Now that I got THAT out of the way…
Horror movies, as a whole, are hard to do well. I’ll be the FIRST guy to tell you that. Horror comedies are even tougher. If you can hear yourself laughing at any comedy, horror or otherwise, you have the physical and sensory proof that it’s working. Contrast that with a comedy that doesn’t work (cough-cough-NORBIT-cough) and inversely you can actually HEAR yourself being bored to tears. Add that with blood and guts flying every which-a-way and the movie has the additional disadvantage of being thoroughly unpleasant.
But when horror comedies work, there’s nothing in the world like them. It’s like being trapped in the EXTRA FUN kind of funhouse where the laws of morality and common decency have no weight and no place. It’s a GOOD thing that that one guy tore through that other guy with a chainsaw.
THE MAD is even funnier than SLITHER, and while being straight-to-video to boot. It’s the best kind of treasure there is, what with it being buried. I honestly didn’t see it coming because I still subscribe to all the stigmas attached to movies being shat out on video without the benefit of a theatrical release. I have been “Re-Educated.”
We’ve seen guys like Dr. Jason Hunt (Billy Zane) before. Saddled with a bratty kid and a new woman doing a piss-poor job picking up the slack from the old one who was much better and appreciated him more. No one likes him. No one respects him. He doesn’t really want to be there. He is so desperate for the affection that ain’t coming that he lets his fiancĂ©e Monica (Shauna MacDonald, and no, not the one from THE DESCENT) make him over as Mid-Life Crisis Man! Complete with retro eighties white tie, horn-rim glasses and an earring. At one point early in the movie he points to his perpetual exasperated scowl and exclaims “THIS IS THE HAPPIEST I’VE BEEN IN YEARS!”

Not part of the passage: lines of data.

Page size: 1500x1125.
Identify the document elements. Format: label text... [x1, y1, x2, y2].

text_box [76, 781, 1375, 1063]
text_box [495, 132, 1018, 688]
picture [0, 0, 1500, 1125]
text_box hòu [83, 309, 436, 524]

So the Good Doctor and his useless woman are on a road trip. They are accompanied by his daughter Amy (Maggie Castle) who is at that age teenagers get to where they are so snippy and ennui-laden that one wishes we evolved from wolves so we could EAT them. And then there’s Amy’s boyfriend Blake (Evan Charles Flock) whose very presence there is all the evidence one needs that Jason is whipped by everyone. Would you let your daughter bring HER boyfriend on a family vacation? I would FUCK HIM UP!

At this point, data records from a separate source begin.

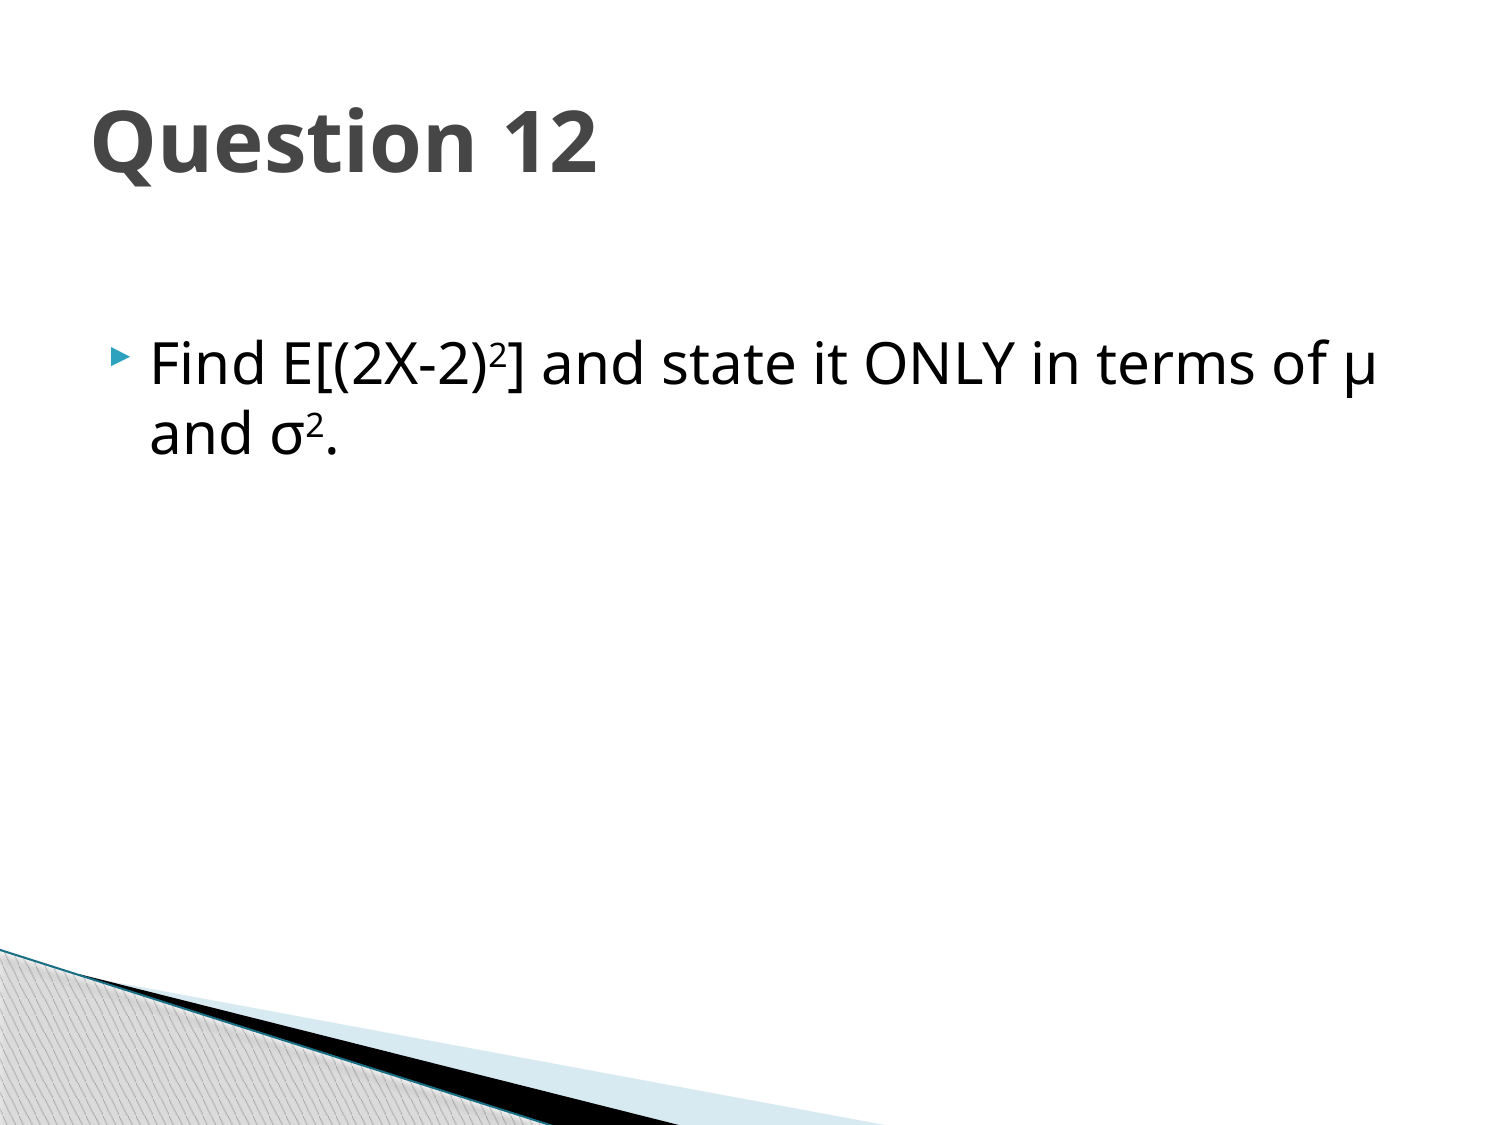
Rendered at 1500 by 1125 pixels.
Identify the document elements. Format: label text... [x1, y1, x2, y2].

title Question 12 [75, 45, 1425, 233]
list Find E[(2X-2)2] and state it ONLY in terms of μ and σ2. [75, 243, 1425, 986]
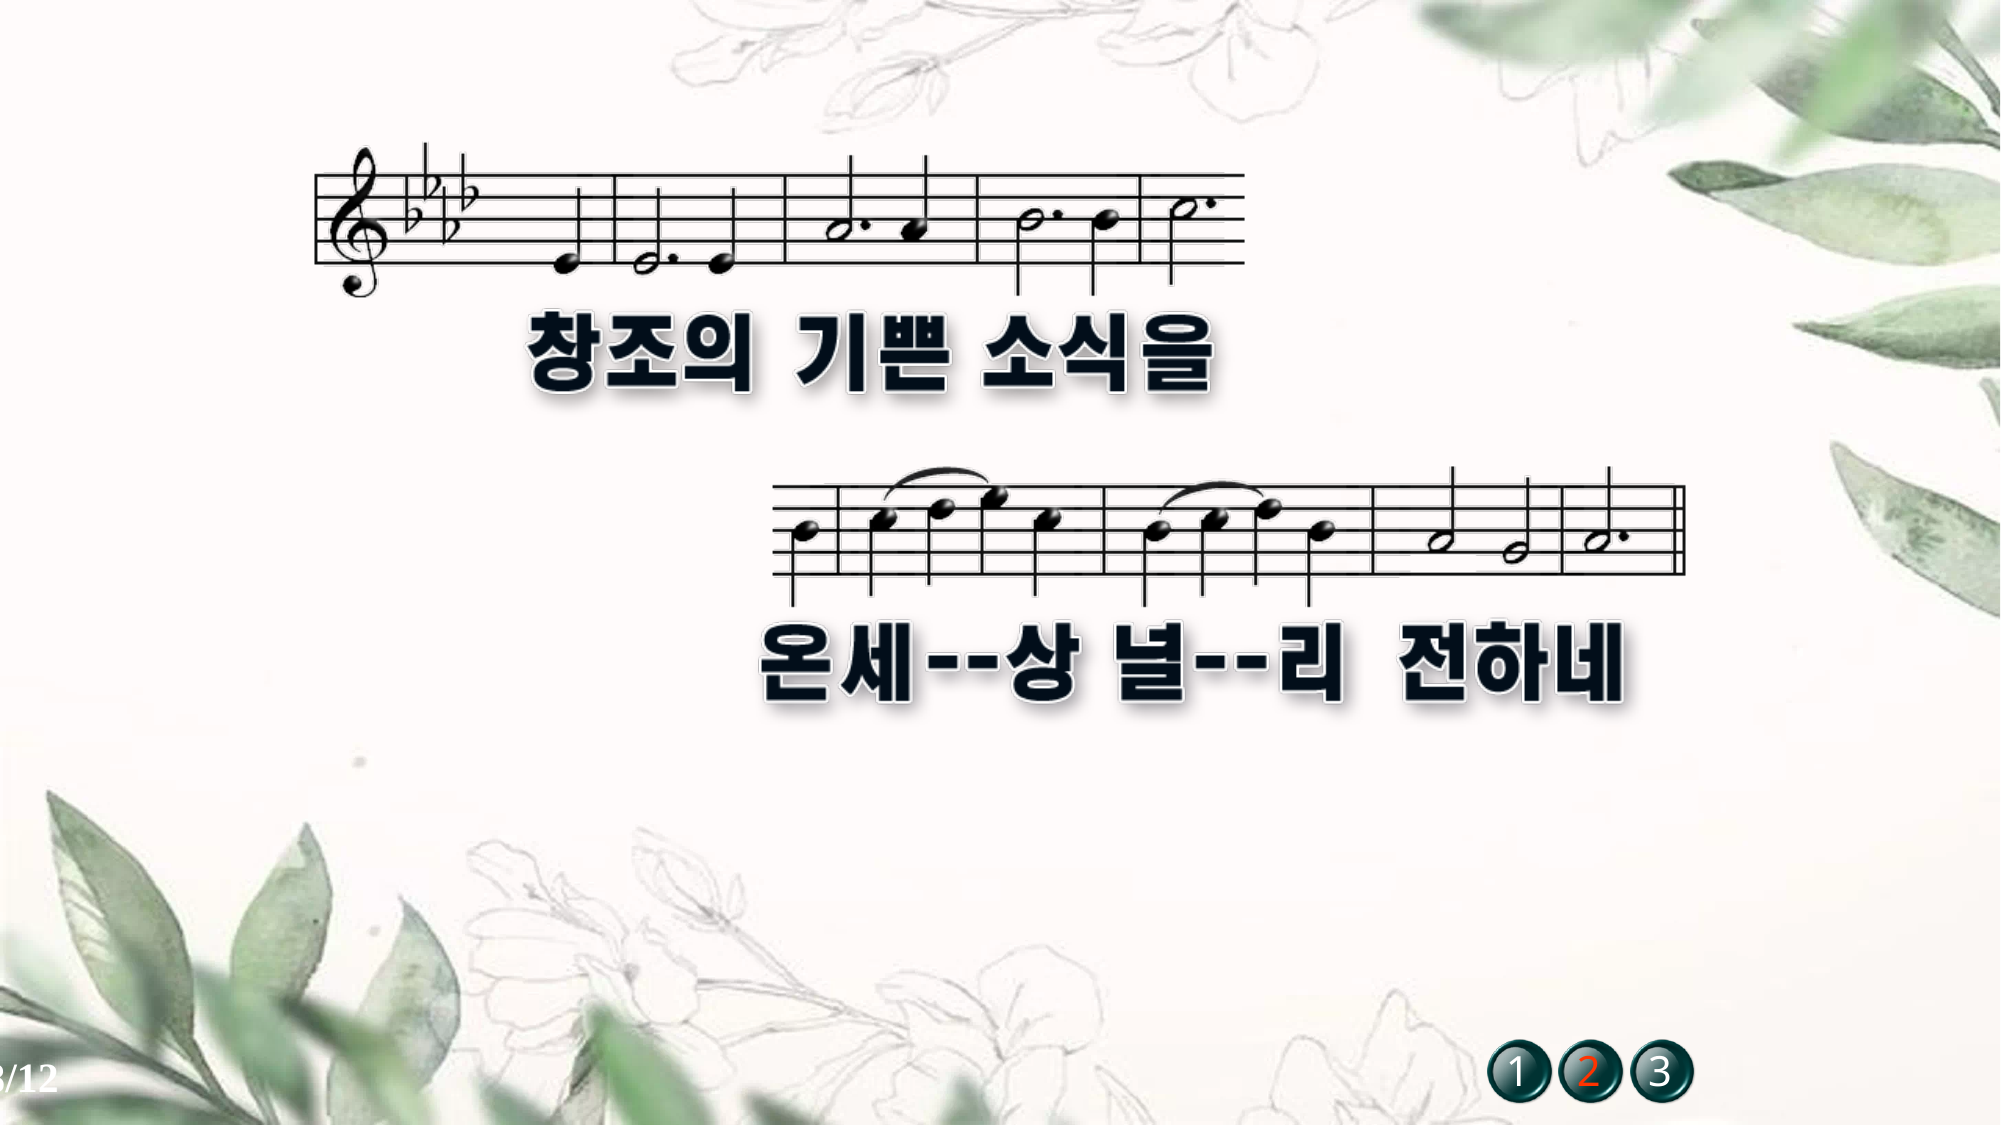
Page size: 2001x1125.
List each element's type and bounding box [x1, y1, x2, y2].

Anyway, they stop at a rustic and quaint bed and breakfast in a rural state (doesn’t matter ’cause they all look the same). They get a room and a bite to eat… But what is in those burgers..? Why do they kill whoever eats them..? And why do they get back up instantly and start craving human flesh..?

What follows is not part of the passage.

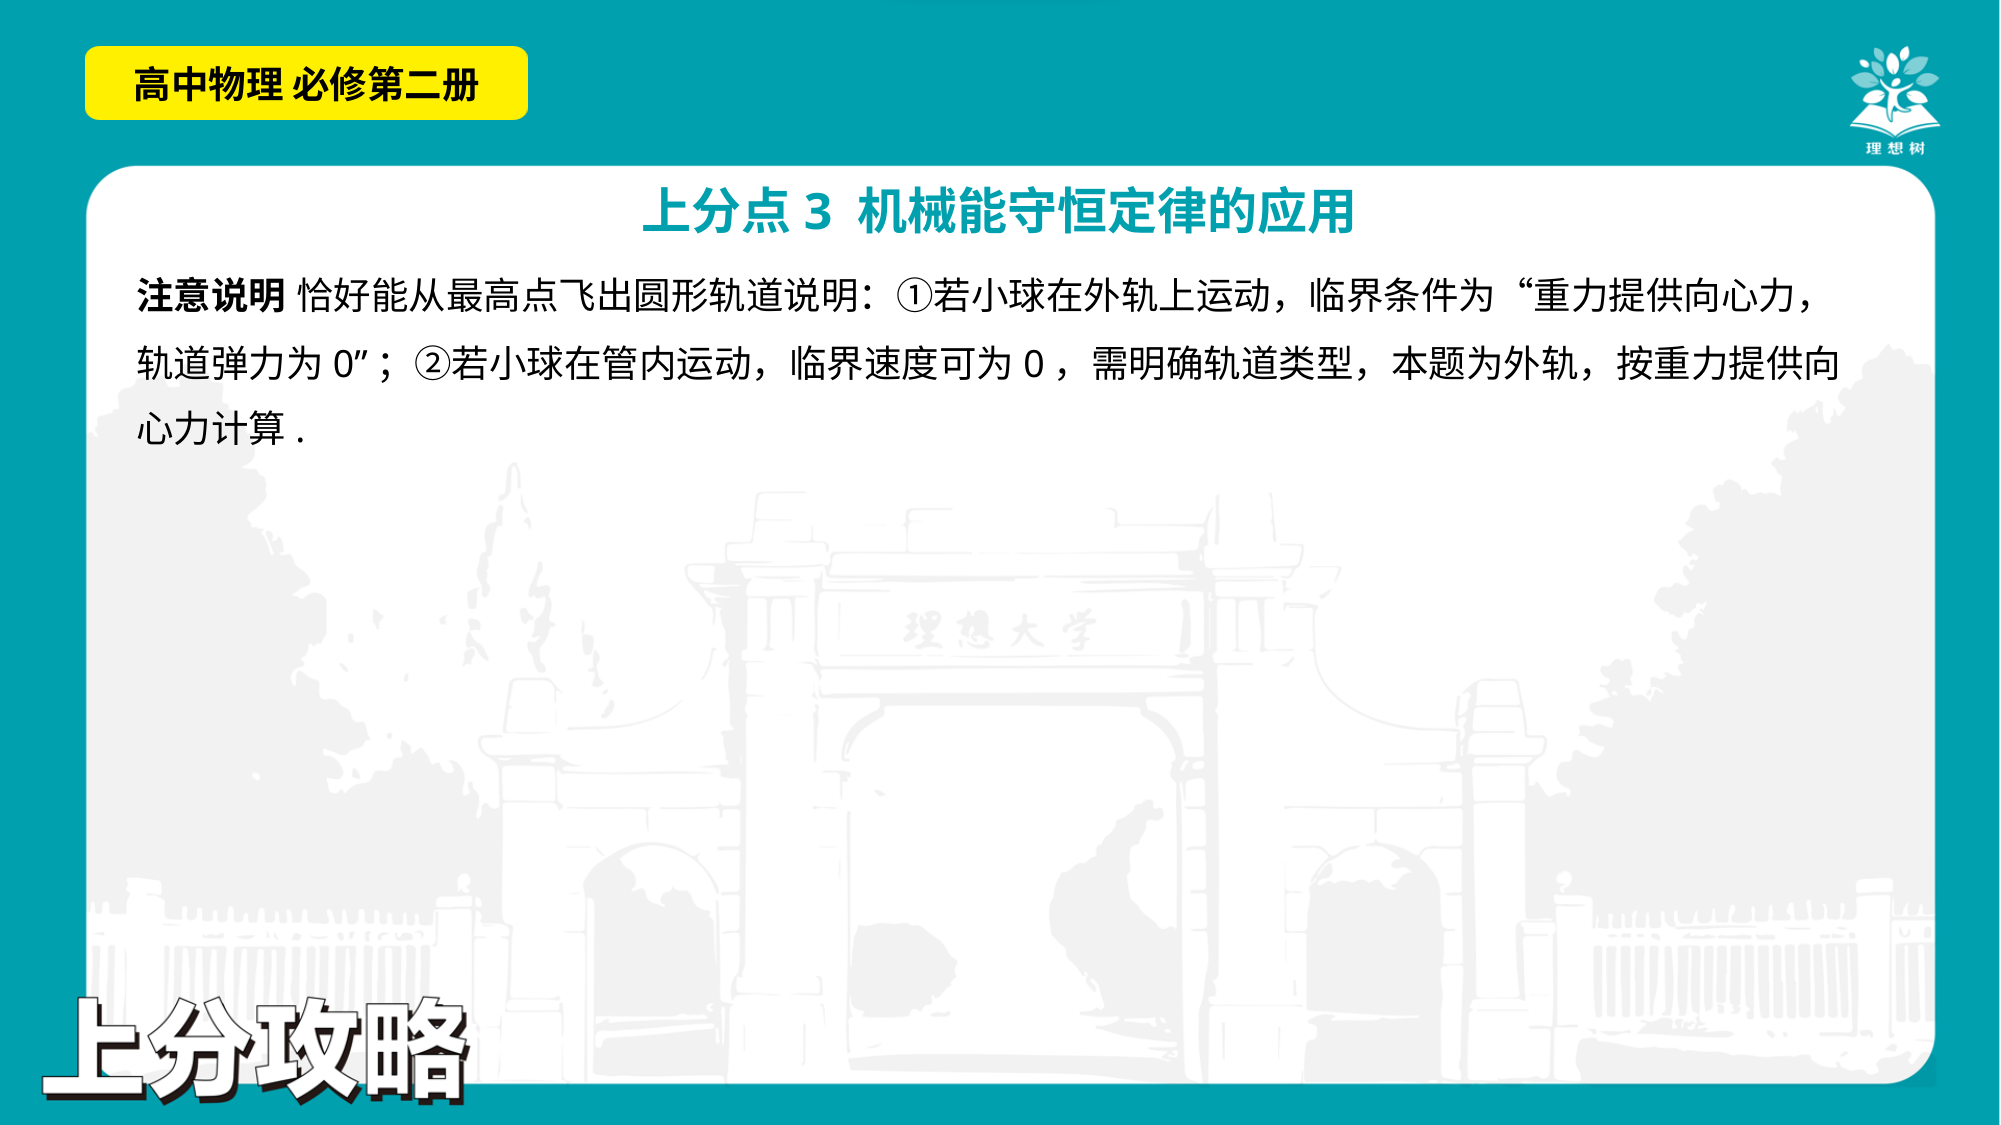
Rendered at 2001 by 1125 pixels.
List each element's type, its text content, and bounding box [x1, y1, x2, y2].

picture [0, 0, 2000, 1125]
text_box 注意说明 恰好能从最高点飞出圆形轨道说明：①若小球在外轨上运动，临界条件为“重力提供向心力， 轨道弹力为0”；②若小球在管内运动，临界速度可为0，需明确轨道类型，本题为外轨，按重力提供向 心力计算. [136, 247, 1865, 444]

THE MAD is a loose collection of jokes and disembowellings, which is all anyone can really ask for in a horror comedy (unless it’s SEVERANCE). And in a STUNNING reversal of the norm, director John Kalangis paid more attention to the script than he did to the gore. It’s packed with jokes, sight gags and witty banter that are occasionally hit-or-miss, but when they hit, they hit quite well. I particularly liked how they made the character of Blake the whipping boy for all the main characters, as he gets bitten, shot and was viciously attacked by an uncooked hamburger patty.
I also like how Kalangis just sat back and let his actors act with the dialogue they were given (some of which, I am assuming, was improvised). I liked near the beginning how Jason was recounting his teenage glory days to Blake while subtly enquiring whether or not this young punk has violated his little girl.
And one of my problems with many zombie movies has been given a hilarious skewering. Have you ever noticed that in every zombie movies that the zombies exhibit their zombie-like tendencies and someone is dumb enough to ask “What’s wrong with these people?” Like they’ve never seen NIGHT OF THE LIVING DEAD. Here, they actually stop and try and figure out what they are and what makes a zombie an actual zombie. They actually paused to have the 28 DAYS LATER argument.
I must give acting props to Zane, and not just because he doesn’t seem like he’s been defeated by being in a straight-to-video zom-com. This is a side to Zane’s on-screen persona that we’ve never seen before. He’s usually the slick, debonair guy with the good vocabulary who was THE ONLY GOOD THING ABOUT BLOODRAYNE! But I’ve never seen him… Shlubby. And not only that, he wears his shlubbiness naturally. I was impressed.
THE MAD ain’t perfect, what with the ass-awful score and having run out of steam by the time we get to the third act, but I was lulled by it’s mid-level charm nonetheless. One of the great mysteries of life, greater than the pyramids and Stonehenge shall be this, and shall echo through eternity and beyond…
How the fuck does THE REAPING get to theatres and THE MAD get dumped to video? Shame, that.